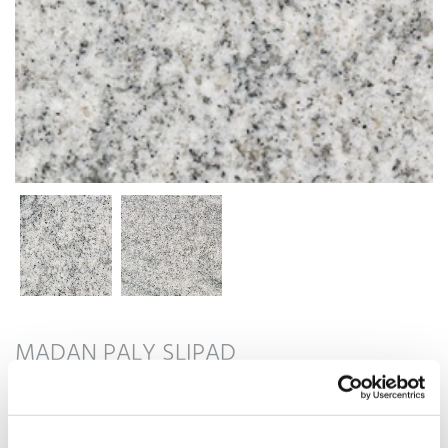
MADAN PALY SLIPAD
SKICKA OFFERTFÖRFRÅGAN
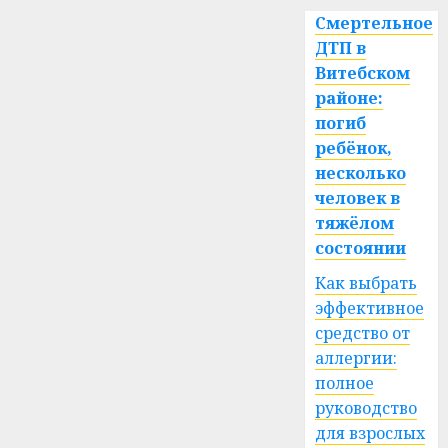
Смертельное
ДТП в
Витебском
районе:
погиб
ребёнок,
несколько
человек в
тяжёлом
состоянии
Как выбрать
эффективное
средство от
аллергии:
полное
руководство
для взрослых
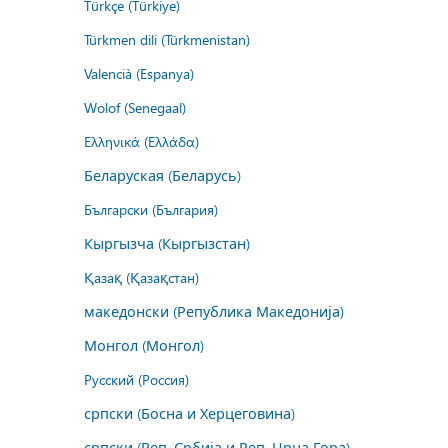
Türkçe (Türkiye)
Türkmen dili (Türkmenistan)
Valencià (Espanya)
Wolof (Senegaal)
Ελληνικά (Ελλάδα)
Беларуская (Беларусь)
Български (България)
Кыргызча (Кыргызстан)
Қазақ (Қазақстан)
македонски (Република Македонија)
Монгол (Монгол)
Русский (Россия)
српски (Босна и Херцеговина)
српски (Реп. Србија и Реп. Црна Гора)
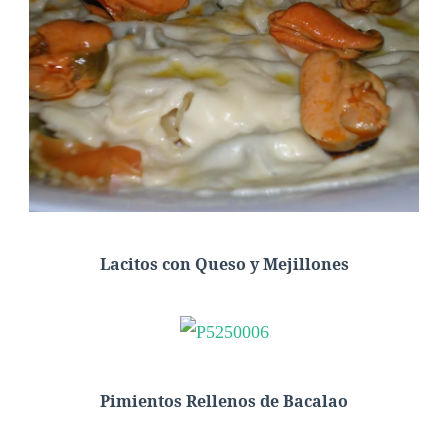
Lacitos con Queso y Mejillones
Pimientos Rellenos de Bacalao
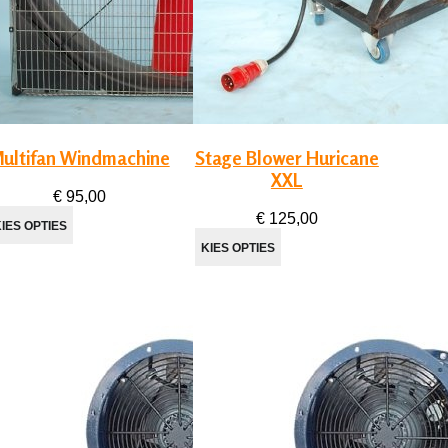
ultifan Windmachine
Stage Blower Huricane
XXL
€ 95,00
€ 125,00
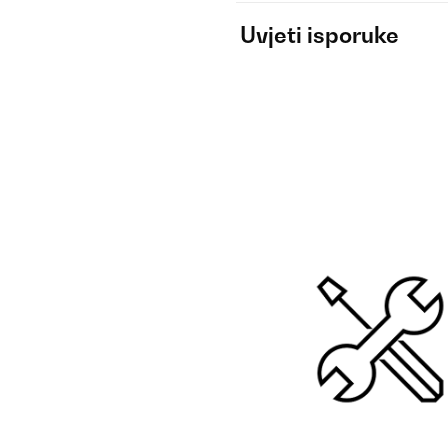
Uvjeti isporuke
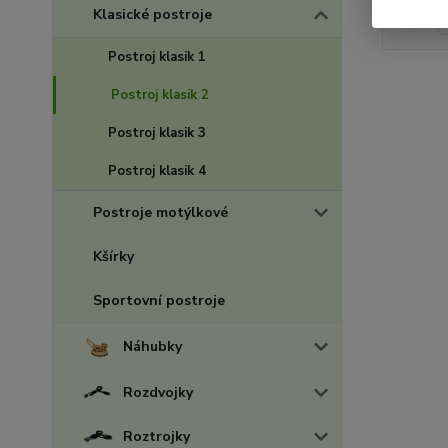
Klasické postroje
Postroj klasik 1
Postroj klasik 2
Postroj klasik 3
Postroj klasik 4
Postroje motýlkové
Kšírky
Sportovní postroje
Náhubky
Rozdvojky
Roztrojky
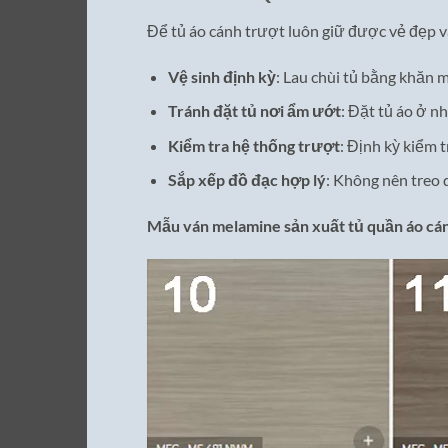
Để tủ áo cánh trượt luôn giữ được vẻ đẹp v
Vệ sinh định kỳ
: Lau chùi tủ bằng khăn 
Tránh đặt tủ nơi ẩm ướt
: Đặt tủ áo ở n
Kiểm tra hệ thống trượt
: Định kỳ kiểm 
Sắp xếp đồ đạc hợp lý
: Không nên treo 
Mẫu ván melamine sản xuất tủ quần áo cá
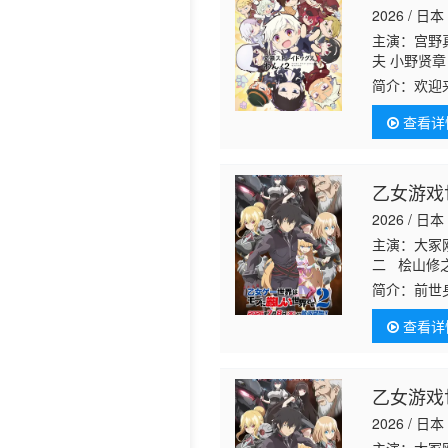
2026 / 日本
历史片
主演：宫野
夫 小野贤章
简介：
欢迎
狗跳的日常
查看详
盘踞港口地
乙女游戏
2026 / 日本
主演：大冢
二 桧山修
简介：
前世
中仅剩的依
查看详
法在这个不
反派千金安
一路晋升至
昂被提拔进
乙女游戏
2026 / 日本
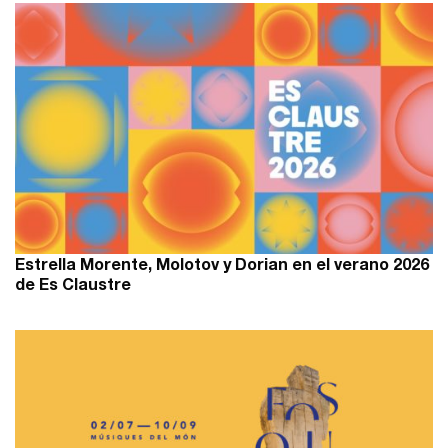
Estrella Morente, Molotov y Dorian en el verano 2026
de Es Claustre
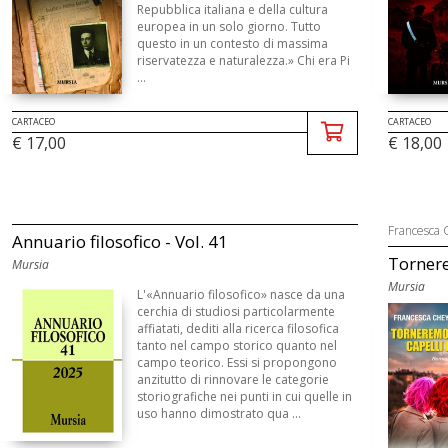
Repubblica italiana e della cultura
europea in un solo giorno. Tutto
questo in un contesto di massima
riservatezza e naturalezza.» Chi era Pi
...
CARTACEO
CARTACEO
€ 17,00
€ 18,00
Francesca
Annuario filosofico - Vol. 41
Tornere
Mursia
Mursia
L'«Annuario filosofico» nasce da una
cerchia di studiosi particolarmente
affiatati, dediti alla ricerca filosofica
tanto nel campo storico quanto nel
campo teorico. Essi si propongono
anzitutto di rinnovare le categorie
storiografiche nei punti in cui quelle in
uso hanno dimostrato qua ...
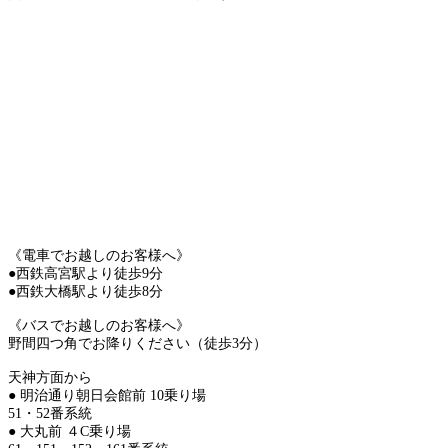
《電車でお越しのお客様へ》
●西鉄高宮駅より徒歩9分
●西鉄大橋駅より徒歩8分
《バスでお越しのお客様へ》
野間四つ角でお降りください（徒歩3分）
天神方面から
● 明治通り朝日会館前 10乗り場
51・52番系統
● 大丸前 ４C乗り場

——

TASK TO COMPLETE | Pictures are not part of the copy. Output only the lines from the one with "Annuario filosofico - Vol. 41" through the final line of the records, exactly as given.

SOLUTION |
Annuario filosofico - Vol. 41
Tornere
Mursia
Mursia
L'«Annuario filosofico» nasce da una
cerchia di studiosi particolarmente
affiatati, dediti alla ricerca filosofica
tanto nel campo storico quanto nel
campo teorico. Essi si propongono
anzitutto di rinnovare le categorie
storiografiche nei punti in cui quelle in
uso hanno dimostrato qua ...
《電車でお越しのお客様へ》
●西鉄高宮駅より徒歩9分
●西鉄大橋駅より徒歩8分
《バスでお越しのお客様へ》
野間四つ角でお降りください（徒歩3分）
天神方面から
● 明治通り朝日会館前 10乗り場
51・52番系統
● 大丸前 ４C乗り場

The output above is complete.